I recently came across a bike sticking out of a trash can, i pulled it out and i noticed the tires were solid, something i never seen.
upon further inspection i noticed it said Schwinn Built...I didnt want to let the bike go to waste so i rescued it, now im here looking
for a little help.
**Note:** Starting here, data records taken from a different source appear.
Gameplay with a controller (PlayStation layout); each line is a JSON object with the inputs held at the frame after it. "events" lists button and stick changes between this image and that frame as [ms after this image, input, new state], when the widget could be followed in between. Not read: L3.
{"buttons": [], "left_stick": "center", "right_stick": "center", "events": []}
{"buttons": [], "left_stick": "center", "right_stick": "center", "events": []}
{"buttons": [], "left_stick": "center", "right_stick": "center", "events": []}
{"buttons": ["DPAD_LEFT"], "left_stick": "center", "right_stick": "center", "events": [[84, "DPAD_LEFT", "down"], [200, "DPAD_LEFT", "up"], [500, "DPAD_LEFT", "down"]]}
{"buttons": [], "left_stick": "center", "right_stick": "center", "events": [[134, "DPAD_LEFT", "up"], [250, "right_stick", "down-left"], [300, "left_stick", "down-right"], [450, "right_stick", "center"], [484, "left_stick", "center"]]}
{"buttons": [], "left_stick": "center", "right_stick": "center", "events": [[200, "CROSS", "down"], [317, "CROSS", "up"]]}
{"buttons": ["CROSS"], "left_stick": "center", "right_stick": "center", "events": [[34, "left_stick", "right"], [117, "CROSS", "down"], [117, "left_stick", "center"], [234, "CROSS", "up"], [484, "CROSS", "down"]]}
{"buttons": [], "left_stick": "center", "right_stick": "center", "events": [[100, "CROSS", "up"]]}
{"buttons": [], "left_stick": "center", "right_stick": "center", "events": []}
Im not sure of the year or the name of the bike. what its worth. i was considering cleaning it up but im not sure if ill keep it 
or sell it to someone that actually knows how to refurbish a bike. im 5'11" and the bike is a little to small for me. 

thanks in advance

Javier


----------



## javi1 (Jul 26, 2011)

this is the s/n


----------



## snickle (Jul 27, 2011)

Serial comes back to July 6, 1951

Looks like it could be a Schwinn Juvenile


----------



## javi1 (Jul 27, 2011)

snickle said:


> Serial comes back to July 6, 1951
> 
> Looks like it could be a Schwinn Juvenile




thank you! does a bike like this hold any value?


----------



## Craiggo (Jul 27, 2011)

personally its cool the way it sits. really ratty. its a shame that people would simply toss this in the trash.


----------



## javi1 (Jul 28, 2011)

Craiggo said:


> personally its cool the way it sits. really ratty. its a shame that people would simply toss this in the trash.




i have to agree, the bike is nice...this wasnt the only bike in the trash either.


----------



## dxmadman (Jul 29, 2011)

Wonder what happened to the seat post? sure looks odd. PM me if ya want to sell it.


----------



## fxo550 (Dec 23, 2012)

It is a 1951 schwinn bamtam.


----------